Date: 2009-05-10 09:34 am (UTC)
From: (Anonymous)
*So the film is indeed a reboot then, right? It exists in a different reality/universe/continuity from Shatner and Nimoy's Kirk and Spock? (Critics and journalists seem to be confused over whether the film is a prequel or a reboot. I've even come across an item in which a journalist describes the film as both a prequel AND a reboot. Well, it can be either a prequel or reboot. It can't be both.)*

It is, in my opinion, definitely a reboot. There are enough differences between this version and the original that it can only be read that way for me. I think the intention of the filmmakers was to re-write Trek history, mapping this new version onto the old, thus supplanting it. In that they have, mercifully, failed. You can set your old Trek DVD’s on the shelf, that universe is done, this is another place.

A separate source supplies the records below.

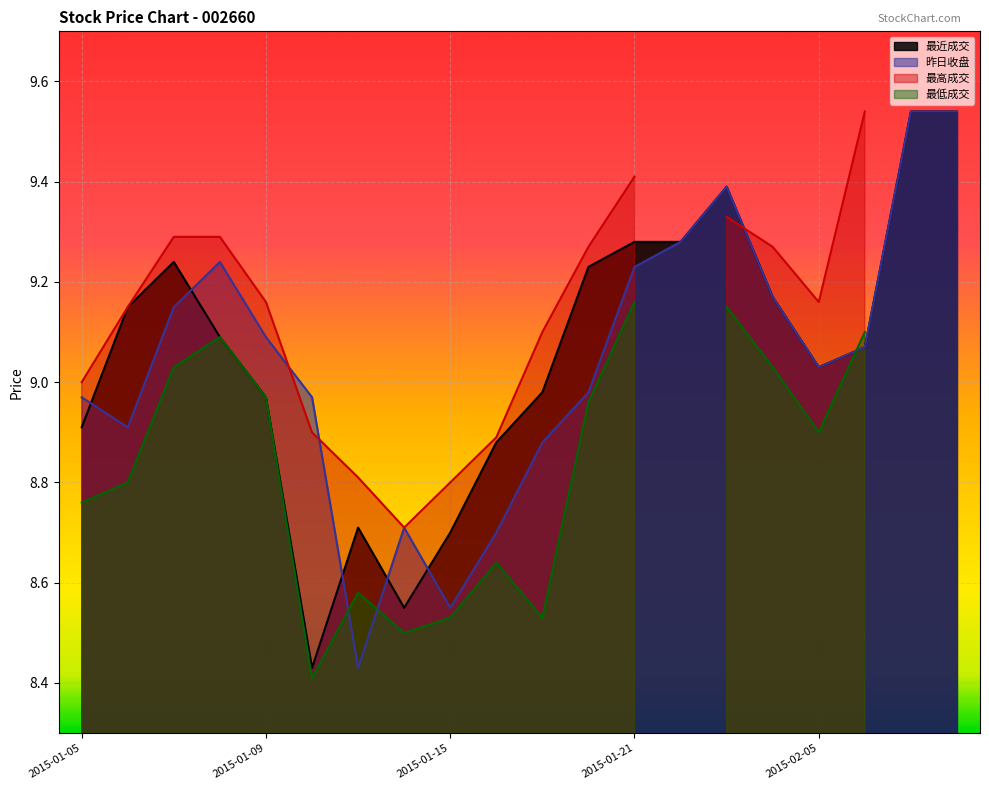

True or false: 昨日收盘 has a value of 3.7 at 2015-01-12.

False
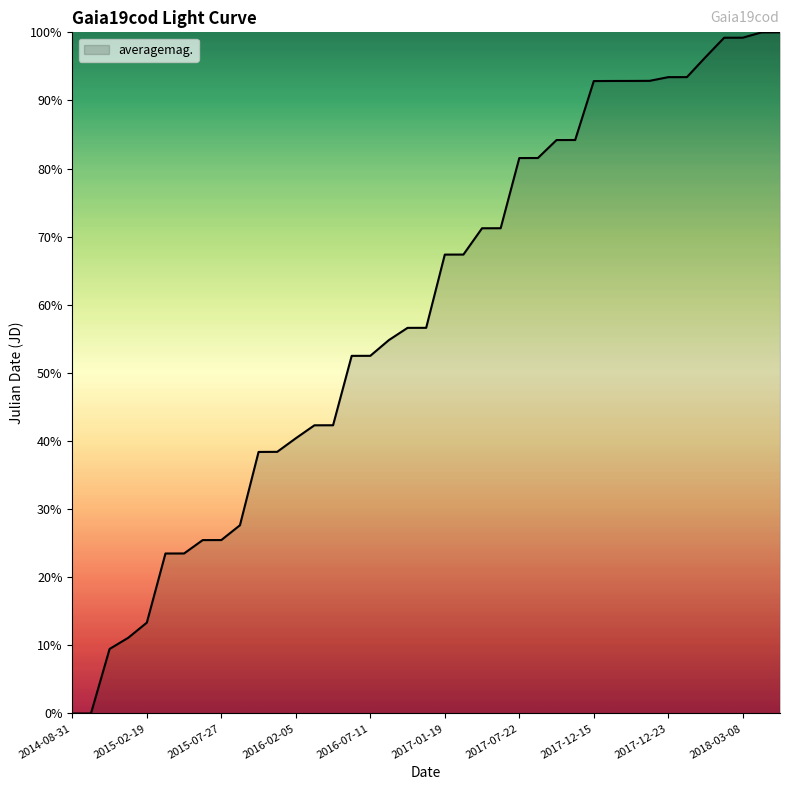

What is the difference between the maximum and minimum values?

100.0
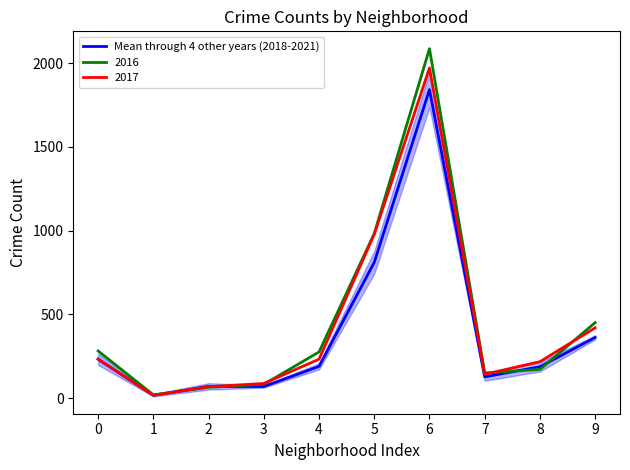

Is it true that the value at 0 is 232.2?

True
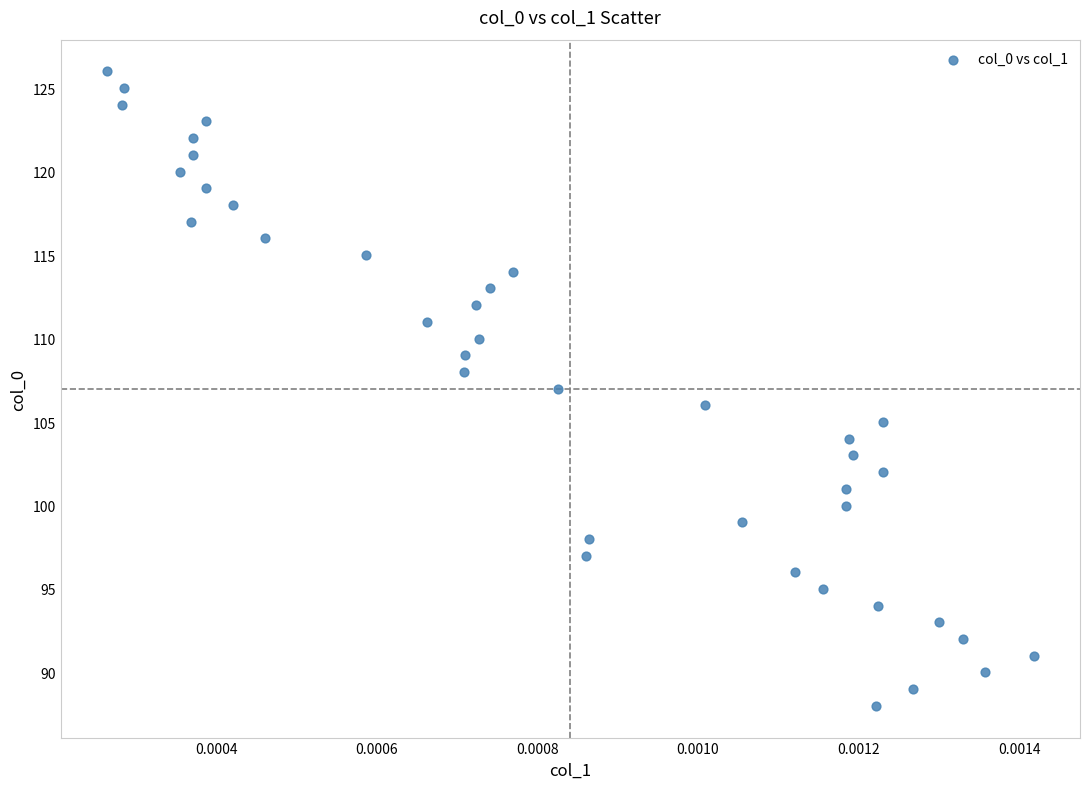

How many points are shown in the scatter plot?

39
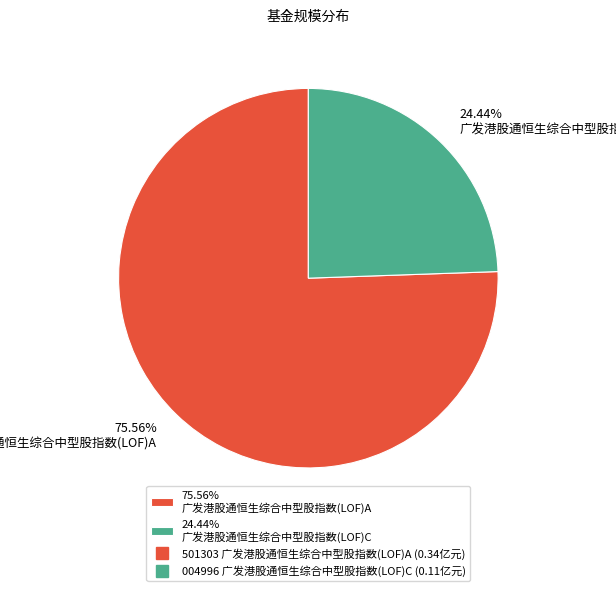

What is the majority slice?

75.56% 广发港股通恒生综合中型股指数(LOF)A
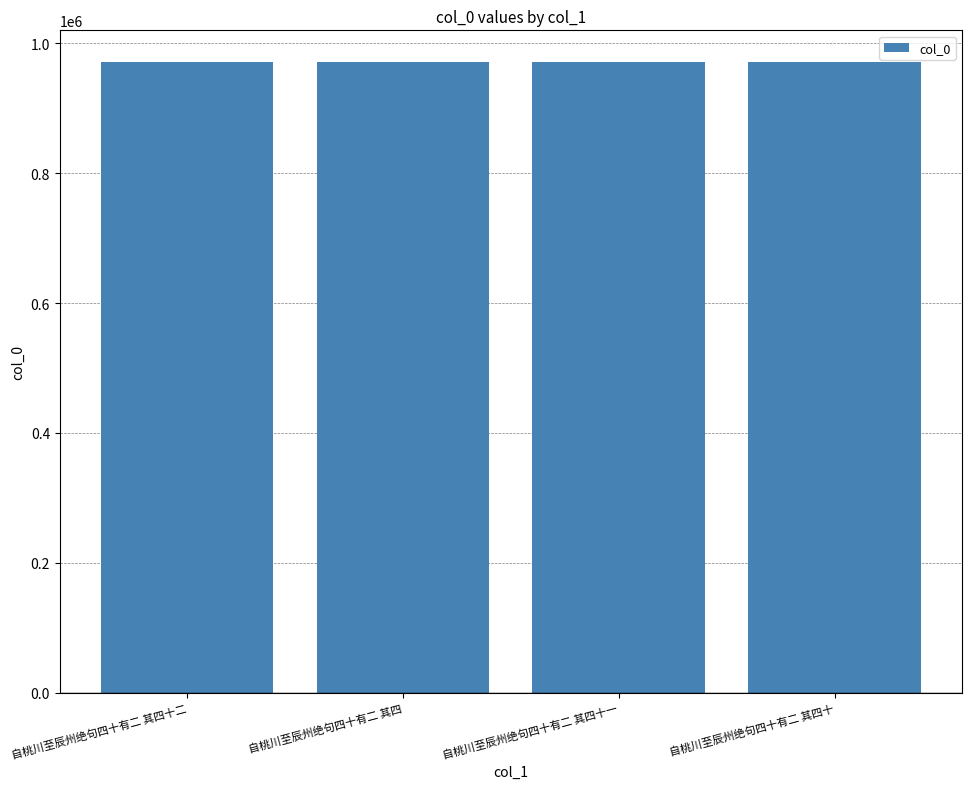

What position from the right is 自桃川至辰州绝句四十有二 其四十二?

4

It is also however, a prequel. Because it is set in these characters early years, showing how they progress ( with baffling speed) from cadets to officers and star ship crew, it can be read as a sort of Star Trek begins as well.



*What was the point of such a change? How hard would it be in this day and age to make an orange/red sky?*

I don't think it was a conscious change. To be fair, I don’t think anyone stood up and said; “I don’t like this orange sky hooey. I want it blue. BLUE! Damn it to hell…” I think they just got it wrong.

*... I really, really want to like this movie.*

I hope that you do. Genuinely!

I do intend seeing it again. I want to try and find a way to get past some of the things that really do bother me, get over myself, and try and develop an appreciation for whats been done here. Because it is a good movie. The cast are uniformly good, to great. The script is, honestly, a little ropey in places, and wouldn’t really hold up to stress testing, but Abrams direction smooths over most of it and keeps the whole thing screaming along with lots of pace and energy. If I wasn’t such a fan of Star Trek, and so trenchent in what I think it is, and how it should be assembled, I would probably have loved it. As it is it waddles and quacks, but for me it just doesn’t have the duck’s soul.